** Opening Provided information block **
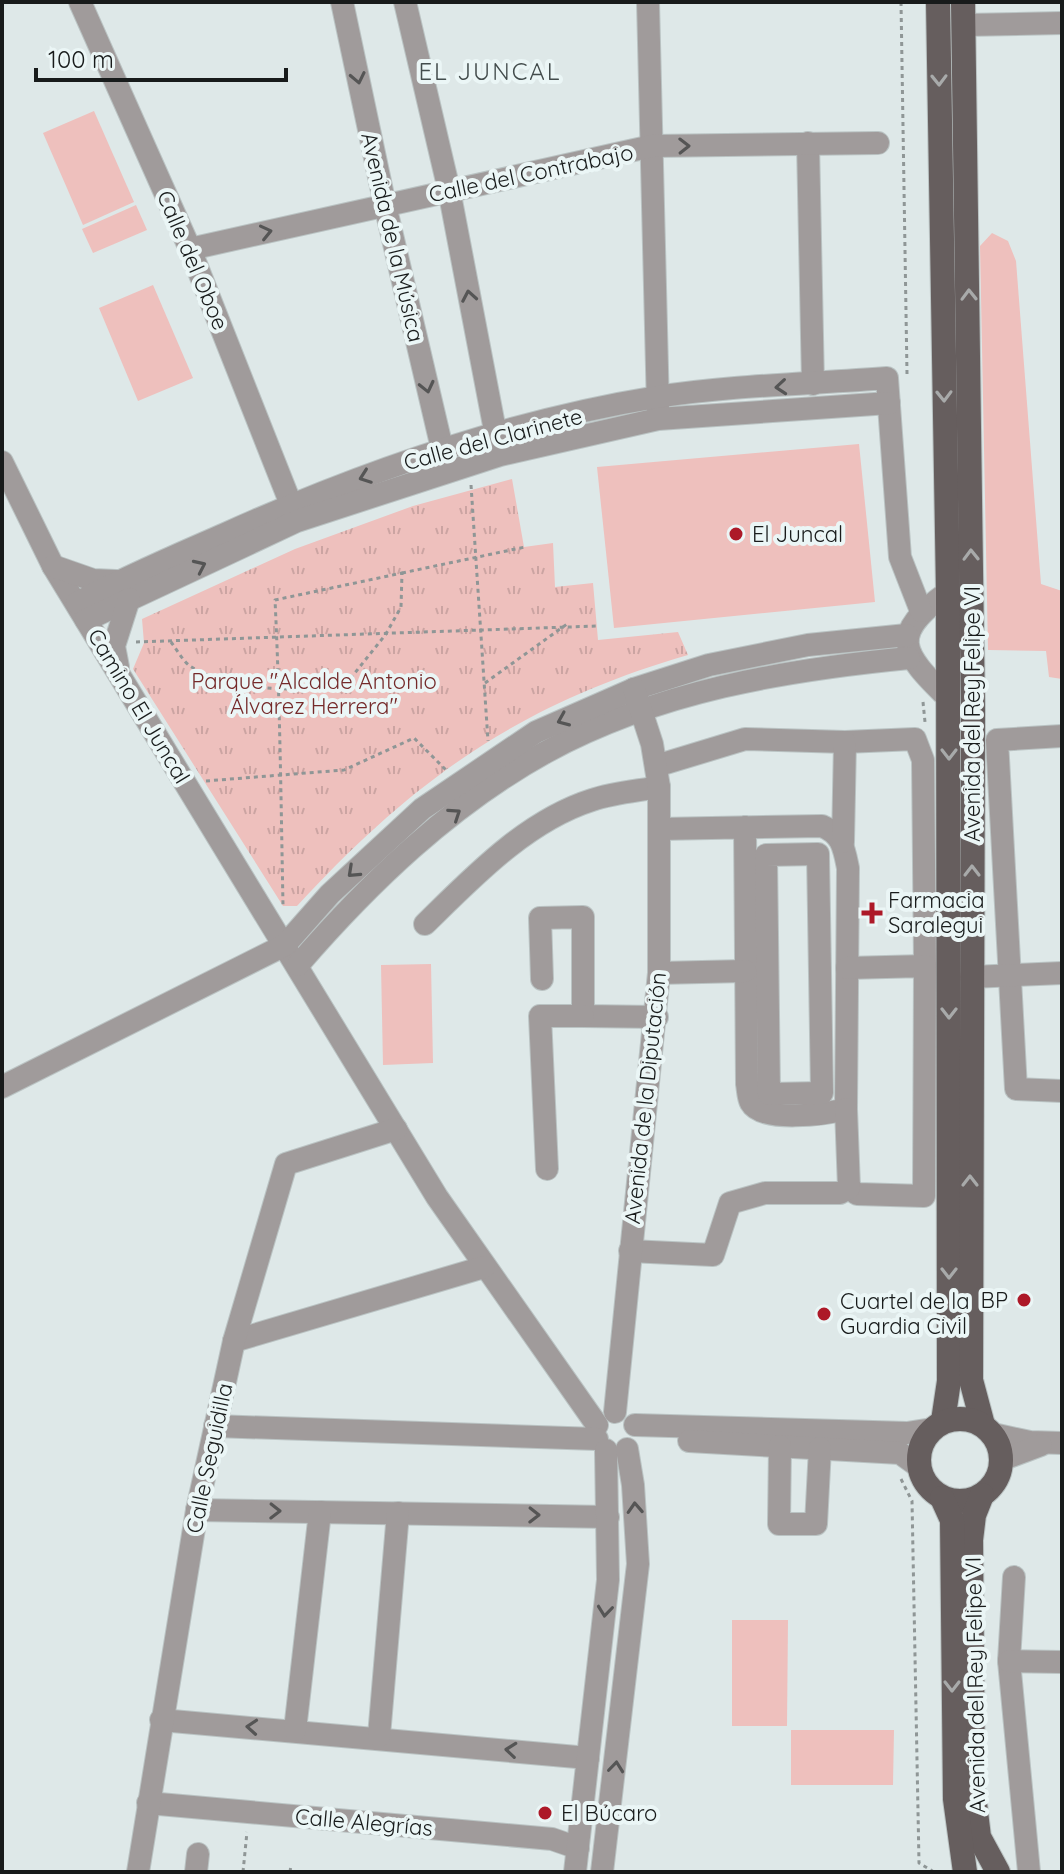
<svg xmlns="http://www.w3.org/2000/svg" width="1064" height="1874" viewBox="0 0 1064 1874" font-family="Quicksand,sans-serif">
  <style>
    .green { fill: #eec0bd }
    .park { fill: url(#park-tufts) }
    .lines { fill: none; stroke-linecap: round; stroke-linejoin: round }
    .minor-casing { stroke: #bac3c3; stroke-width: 24 }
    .major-casing { stroke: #bac3c3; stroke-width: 26 }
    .path { stroke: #8f9696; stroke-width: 3; stroke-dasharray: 4 4; stroke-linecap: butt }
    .minor { stroke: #a09b9b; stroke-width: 22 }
    .major { stroke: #665e5e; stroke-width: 24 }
    .oneway { stroke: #555 }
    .oneway2 { stroke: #a8aaaa }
    .poi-dot { fill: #ad1928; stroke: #ebf6f6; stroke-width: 3 }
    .labels { text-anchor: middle; stroke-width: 8; stroke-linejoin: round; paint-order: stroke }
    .street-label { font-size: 22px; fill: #181b1b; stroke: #ebf6f6 }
    .poi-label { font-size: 22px; fill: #181b1b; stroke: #ebf6f6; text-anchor: start }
    .park-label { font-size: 22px; fill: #752a2a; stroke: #ebf6f6 }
    .neighbourhood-label { font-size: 24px; letter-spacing: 2px; fill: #434c4c; stroke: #ebf6f6 }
  </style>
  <defs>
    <pattern id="park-tufts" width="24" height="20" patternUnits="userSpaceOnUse" patternTransform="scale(2)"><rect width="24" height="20" fill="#eec0bd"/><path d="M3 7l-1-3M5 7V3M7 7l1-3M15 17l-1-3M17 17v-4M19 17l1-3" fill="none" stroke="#cba4a2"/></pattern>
  </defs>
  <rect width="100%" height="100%" fill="#dee8e8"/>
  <g class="green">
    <path d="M 94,111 L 134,202 L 83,225 L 43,133 Z"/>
    <path d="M 136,205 L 147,230 L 93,253 L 82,229 Z"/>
    <path d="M 992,233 L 1008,241 L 1016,261 L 1041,584 L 1062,591 L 1062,679 L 1049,677 L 1046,651 L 988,650 L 980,246 Z"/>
    <path d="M 153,285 L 193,378 L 138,401 L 99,308 Z"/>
    <path d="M 859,444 L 875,602 L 614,628 L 597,467 Z"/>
    <path d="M 431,964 L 433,1063 L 383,1065 L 381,965 Z"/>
    <path d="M 732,1620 L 788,1620 L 787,1726 L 732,1726 Z"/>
    <path d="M 791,1730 L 894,1730 L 893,1785 L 791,1785 Z"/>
  </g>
  <path class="park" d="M 512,479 L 524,547 L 553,543 L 555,587 L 593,583 L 598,640 L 678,632 L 688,655 C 520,704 415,778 297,906 L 283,906 L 133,669 L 144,643 L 142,619 L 295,549 L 413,506 Z"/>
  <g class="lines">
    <defs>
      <g id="minor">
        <path d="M 80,2 L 190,249 L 296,517"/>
        <path d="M 342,2 L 385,205 L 445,461"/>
        <path d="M 405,2 L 449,190 L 498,446"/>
        <path d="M 648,2 L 658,409"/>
        <path d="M 964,25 L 1062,23"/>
        <path d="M 808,143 L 813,384"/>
        <path d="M 190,249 L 652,146 L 878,143"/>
        <path d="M 2,462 L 53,566 L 437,1197 L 597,1425"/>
        <path d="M 53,566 L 93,580 L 116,581"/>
        <path d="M 948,592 C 888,635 901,652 948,698"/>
        <path d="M 77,603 C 125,577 175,556 225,534 C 363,472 508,421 657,397 C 732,385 811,384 887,378 L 900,557 L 921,611"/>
        <path d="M 86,620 L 297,521 L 500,455 L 658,419 L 889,403"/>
        <path d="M 118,667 L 114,646 L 129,599"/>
        <path d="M 1062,736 L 997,740 L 1016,1089 L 1062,1091"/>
        <path d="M 656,766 L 745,739 L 845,742 L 915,739 L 923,760 L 925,966"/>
        <path d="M 659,829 L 822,826 C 842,834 844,848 848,868 L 846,1109 C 827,1114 762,1123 751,1103 C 748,1098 748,1089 747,1084 L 745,827"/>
        <path d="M 843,842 L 845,742"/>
        <path d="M 818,854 L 822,1093 L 769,1094 L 766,855 Z"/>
        <path d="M 425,924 C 473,877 526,821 592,800 C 613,793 637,791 659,787"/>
        <path d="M 298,965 C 369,883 450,805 546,752 C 658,691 785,670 909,658"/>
        <path d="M 847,968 L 925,966 L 924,1196 L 857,1194 L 849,1188"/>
        <path d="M 659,973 L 745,971"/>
        <path d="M 971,977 L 1062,973"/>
        <path d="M 542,979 L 540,918 L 583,917 L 583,1016 L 657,1017"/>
        <path d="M 2,1087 L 285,945 L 330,894 L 422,809 L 536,732 L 634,689 L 709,665 L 808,645 L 907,635"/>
        <path d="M 547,1169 L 540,1016 L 583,1016"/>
        <path d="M 630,1251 L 713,1255 L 730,1203 L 765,1193 L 840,1193 L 849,1188 L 846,1109"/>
        <path d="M 234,1341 L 484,1267"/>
        <path d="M 615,1412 L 659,973 L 659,787 L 652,744 L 634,689"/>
        <path d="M 635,1425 L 907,1433 L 932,1429"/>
        <path d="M 215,1426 L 597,1439"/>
        <path d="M 993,1434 L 1030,1442 L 1062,1443"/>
        <path d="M 689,1441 L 900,1453 L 918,1466"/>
        <path d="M 780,1446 L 779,1524 L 816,1524 L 820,1448"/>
        <path d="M 1001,1460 L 1041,1445"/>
        <path d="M 197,1510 L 608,1517"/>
        <path d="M 1014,1577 L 1009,1661 L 1029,1872"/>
        <path d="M 1009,1661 L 1062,1662"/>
        <path d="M 161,1720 L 588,1758"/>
        <path d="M 295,1730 L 320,1512"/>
        <path d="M 379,1736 L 398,1513"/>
        <path d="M 148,1803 L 552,1839 L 578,1848"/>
        <path d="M 138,1872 L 197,1510 L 234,1341 L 286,1164 L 396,1129"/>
        <path d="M 196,1872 L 198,1854"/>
        <path d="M 575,1872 L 608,1580 L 606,1450"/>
        <path d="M 602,1872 L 638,1564 L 633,1485 L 627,1449"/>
      </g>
      <g id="major">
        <path d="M 938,2 L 948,592 L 949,1381 L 943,1421"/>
        <path d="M 963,2 L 973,711 L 971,1380 L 983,1425"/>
        <circle cx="960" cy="1460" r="41"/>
        <path d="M 982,1495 L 974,1515 L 971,1540 L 973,1787 L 979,1837 L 998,1872"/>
        <path d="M 942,1498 L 952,1520 L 955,1799 L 965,1872"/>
      </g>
    </defs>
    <use href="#minor" class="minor-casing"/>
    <use href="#major" class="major-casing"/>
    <g class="path">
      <path d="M 901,2 L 907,374"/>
      <path d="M 471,485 L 488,741"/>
      <path d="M 402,573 L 525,547"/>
      <path d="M 136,642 L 597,626"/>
      <path d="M 171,642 C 177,650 183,661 190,666 C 233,693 294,689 342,689 L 386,634 L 401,607 L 402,573 L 275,600 C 280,702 281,804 283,905"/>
      <path d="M 485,683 L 567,624"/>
      <path d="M 923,702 L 925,722"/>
      <path d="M 206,781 L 344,770 L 414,738 L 446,770"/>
      <path d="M 901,1479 L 912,1501 L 919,1863 L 934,1872"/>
      <path d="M 243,1872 L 247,1832"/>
      <path d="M 290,1872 L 291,1865"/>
    </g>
    <use href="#minor" class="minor"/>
    <use href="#major" class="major"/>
  </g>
  <defs><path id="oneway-chevron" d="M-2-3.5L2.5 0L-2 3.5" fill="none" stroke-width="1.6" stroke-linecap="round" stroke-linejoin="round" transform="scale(2)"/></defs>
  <g class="oneway">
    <use href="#oneway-chevron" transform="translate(358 78) rotate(78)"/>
    <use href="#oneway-chevron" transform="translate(684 146) rotate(-1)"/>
    <use href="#oneway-chevron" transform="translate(266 232) rotate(-13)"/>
    <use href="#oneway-chevron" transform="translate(469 296) rotate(-100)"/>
    <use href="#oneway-chevron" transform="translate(427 387) rotate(77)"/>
    <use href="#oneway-chevron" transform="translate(781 387) rotate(175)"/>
    <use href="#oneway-chevron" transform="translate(365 477) rotate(160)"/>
    <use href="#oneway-chevron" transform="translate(200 566) rotate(-25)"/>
    <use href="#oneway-chevron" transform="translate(563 720) rotate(157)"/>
    <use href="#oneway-chevron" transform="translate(455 814) rotate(-34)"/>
    <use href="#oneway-chevron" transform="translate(353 872) rotate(137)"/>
    <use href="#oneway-chevron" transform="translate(635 1508) rotate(-93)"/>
    <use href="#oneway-chevron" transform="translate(275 1511) rotate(1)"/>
    <use href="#oneway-chevron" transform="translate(534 1515) rotate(1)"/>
    <use href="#oneway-chevron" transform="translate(605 1611) rotate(96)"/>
    <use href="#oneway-chevron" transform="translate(252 1727) rotate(-176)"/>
    <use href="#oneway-chevron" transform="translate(511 1750) rotate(-174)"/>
    <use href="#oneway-chevron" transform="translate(616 1767) rotate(-84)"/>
  </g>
  <g class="oneway2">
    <use href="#oneway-chevron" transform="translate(939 80) rotate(89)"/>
    <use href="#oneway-chevron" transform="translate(969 295) rotate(-91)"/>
    <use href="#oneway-chevron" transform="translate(944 396) rotate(89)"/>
    <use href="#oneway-chevron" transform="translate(971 555) rotate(-91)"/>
    <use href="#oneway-chevron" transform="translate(949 754) rotate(90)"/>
    <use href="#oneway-chevron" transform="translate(972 871) rotate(-90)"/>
    <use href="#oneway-chevron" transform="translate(949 1013) rotate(90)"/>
    <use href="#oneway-chevron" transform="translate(970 1181) rotate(-90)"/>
    <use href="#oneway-chevron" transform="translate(949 1273) rotate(90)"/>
    <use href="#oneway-chevron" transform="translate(952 1686) rotate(90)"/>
  </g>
  <g class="poi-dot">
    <circle cx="736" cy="534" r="8"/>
    <path d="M868 901h8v8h8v8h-8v8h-8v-8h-8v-8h8z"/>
    <circle cx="1024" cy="1300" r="8"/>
    <circle cx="824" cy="1314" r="8"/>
    <circle cx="545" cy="1813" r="8"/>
  </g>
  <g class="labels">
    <g class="street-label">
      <text transform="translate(531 173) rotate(-12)" y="8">Calle del Contrabajo</text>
      <text transform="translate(393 237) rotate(77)" y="8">Avenida de la Música</text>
      <text transform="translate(193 260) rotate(67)" y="8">Calle del Oboe</text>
      <text transform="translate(493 439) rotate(-15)" y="8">Calle del Clarinete</text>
      <text transform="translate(139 706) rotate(59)" y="8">Camino El Juncal</text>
      <text transform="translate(972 714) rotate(-90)" y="8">Avenida del Rey Felipe VI</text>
      <text transform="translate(645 1098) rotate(-84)" y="8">Avenida de la Diputación</text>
      <text transform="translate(209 1458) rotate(-78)" y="8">Calle Seguidilla</text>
      <text transform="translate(975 1685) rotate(-91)" y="8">Avenida del Rey Felipe VI</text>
      <text transform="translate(364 1822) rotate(5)" y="8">Calle Alegrías</text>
    </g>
    <g class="poi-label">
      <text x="752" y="542">El Juncal</text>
      <text x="888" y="908">Farmacia<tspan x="888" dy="25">Saralegui</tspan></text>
      <text x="1008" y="1308" text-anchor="end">BP</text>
      <text x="840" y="1309">Cuartel de la<tspan x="840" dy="25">Guardia Civil</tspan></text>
      <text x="561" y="1821">El Búcaro</text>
    </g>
    <g class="park-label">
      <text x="314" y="689">Parque "Alcalde Antonio<tspan x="314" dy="25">Álvarez Herrera"</tspan></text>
    </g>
    <g class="neighbourhood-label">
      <text x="490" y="80">EL JUNCAL</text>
    </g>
  </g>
  <rect width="1064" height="1874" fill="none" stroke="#181b1b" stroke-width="8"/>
  <path d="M36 68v12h250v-12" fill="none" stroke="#181b1b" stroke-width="4"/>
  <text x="48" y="68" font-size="24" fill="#181b1b" stroke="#ebf6f6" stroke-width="6" paint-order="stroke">100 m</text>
</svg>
** Closing Provided information block **
◆ **Directions for this task**
Repeat exactly the lines of the listing above, from the one with "#a09b9b; stroke-width: 22" down to the one with "middle; stroke-width: 8;"; both of those lines belong in the range.

◆ **Solution below**
    .minor { stroke: #a09b9b; stroke-width: 22 }
    .major { stroke: #665e5e; stroke-width: 24 }
    .oneway { stroke: #555 }
    .oneway2 { stroke: #a8aaaa }
    .poi-dot { fill: #ad1928; stroke: #ebf6f6; stroke-width: 3 }
    .labels { text-anchor: middle; stroke-width: 8; stroke-linejoin: round; paint-order: stroke }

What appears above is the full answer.